As a founding member of South Coast Repertory, Leslie embodied professionalism, and she was a damn good actor. As a class, we had the privilege to see her perform her craft on SCR’s original LORT stage in Tartuffe; she was magnificent. That same season, we also saw the 1970’s iconic musical, Godspell. These superlative productions were my introduction to professional theatre. Spellbound, I knew this profession had to be a part of my life.

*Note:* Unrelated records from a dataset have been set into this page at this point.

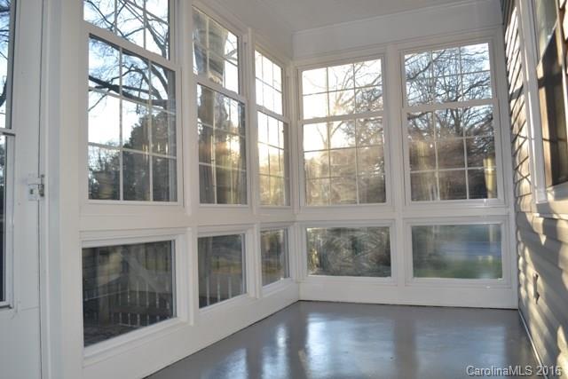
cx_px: 284
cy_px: 190
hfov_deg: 67.4
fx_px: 426
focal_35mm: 27
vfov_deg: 48.0
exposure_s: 1/125
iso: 125
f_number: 4
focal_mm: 18
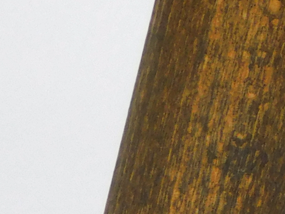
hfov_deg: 3.0
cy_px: 460
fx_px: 5408
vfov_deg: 2.3
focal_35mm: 657
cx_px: 652
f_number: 4.8
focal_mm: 20.3
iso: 125
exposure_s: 1/125
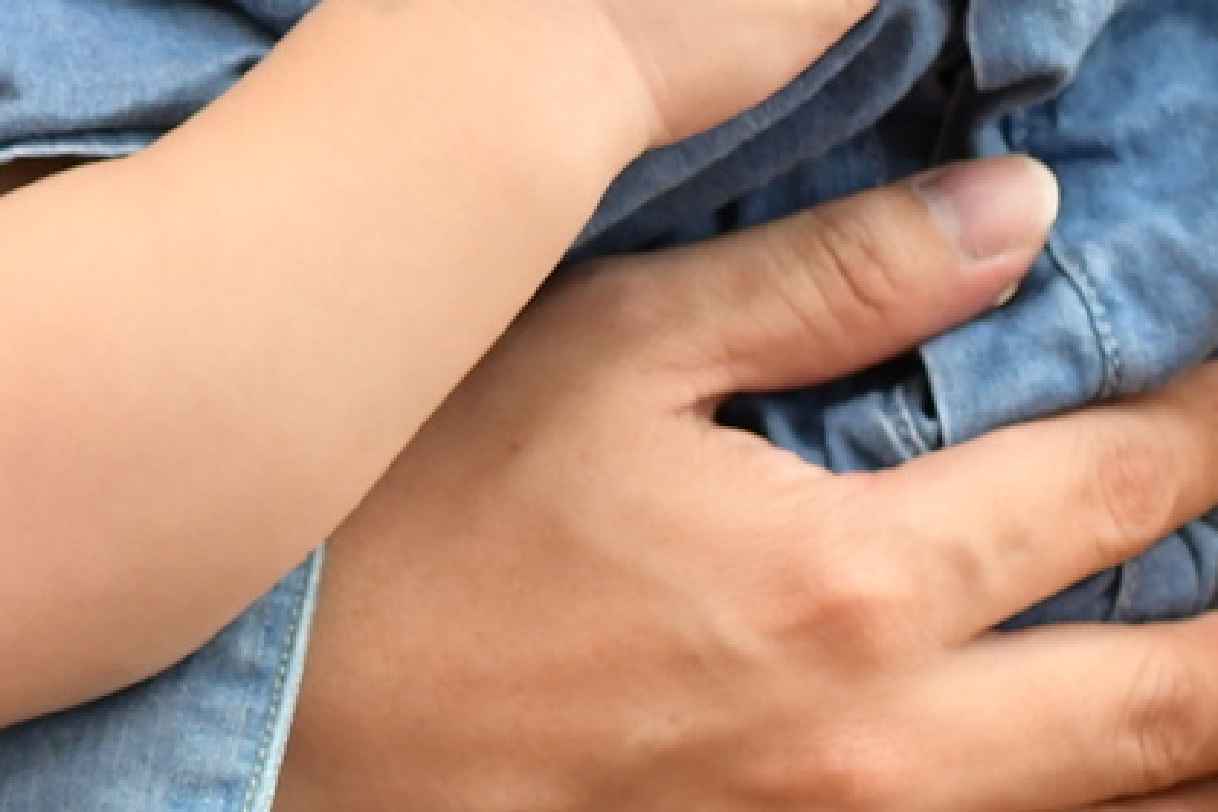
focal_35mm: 200
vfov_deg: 6.9
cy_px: 734
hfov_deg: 9.4
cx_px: -1462
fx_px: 6766
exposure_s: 1/200
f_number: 4.5
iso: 1000
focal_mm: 35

Like a fish out of water in this era of specialization, I resonate with being a Renaissance woman, a Jacqueline-of-all-trades, a creative. I act; I direct; I write. In my younger years, I sang up a storm and danced up the wazoo (look it up, it’s a word.) The use of past tense here does not reflect a sense of defeat, more a lack of practice. After all, a garden gate beautifully adorned and trellised with roses, still gets creaky with disuse.

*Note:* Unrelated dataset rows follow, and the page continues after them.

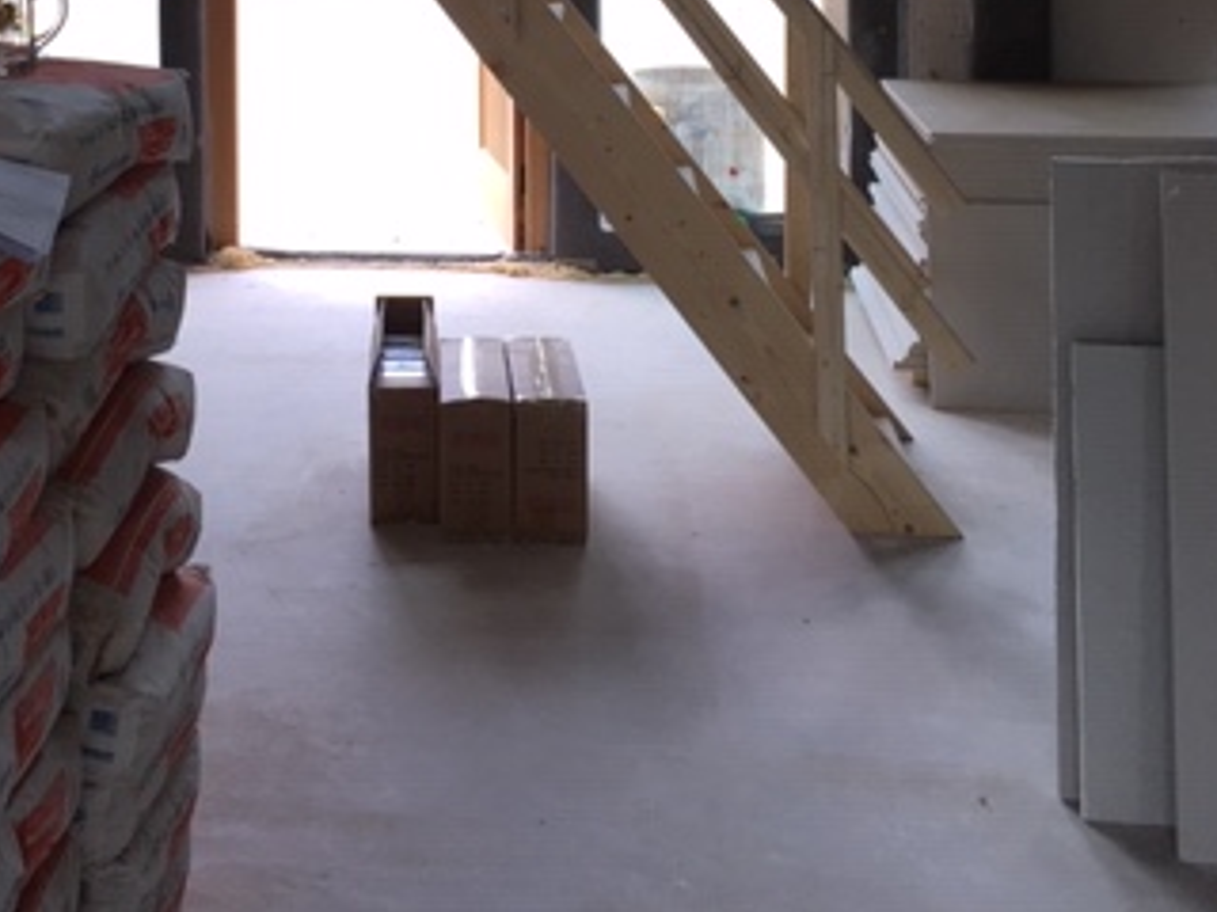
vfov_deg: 23.5
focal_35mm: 58
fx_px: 2039
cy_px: -114
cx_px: 357
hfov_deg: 32.8
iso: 32
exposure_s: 1/100
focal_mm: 4.15
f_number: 2.2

Film and theatre embody what I love about the craft: individual work combined with collaboration to create something that is unique in its mixture of talents. The collaboration and ensuing camaraderie can be sublime. Like sex, when its good, there’s no other place you’d rather be.
Mahatma Gandhi said, “Happiness is when what you think, what you say, and what you do are in harmony.” The blessing of my life is in realizing the joy in operating from this convergence. I returned to school to honor that which has been a part of me from the beginning, the most authentic part of me: the creative.
I am Empress. I am Goddess. I am Muse. I am hungry, let's eat!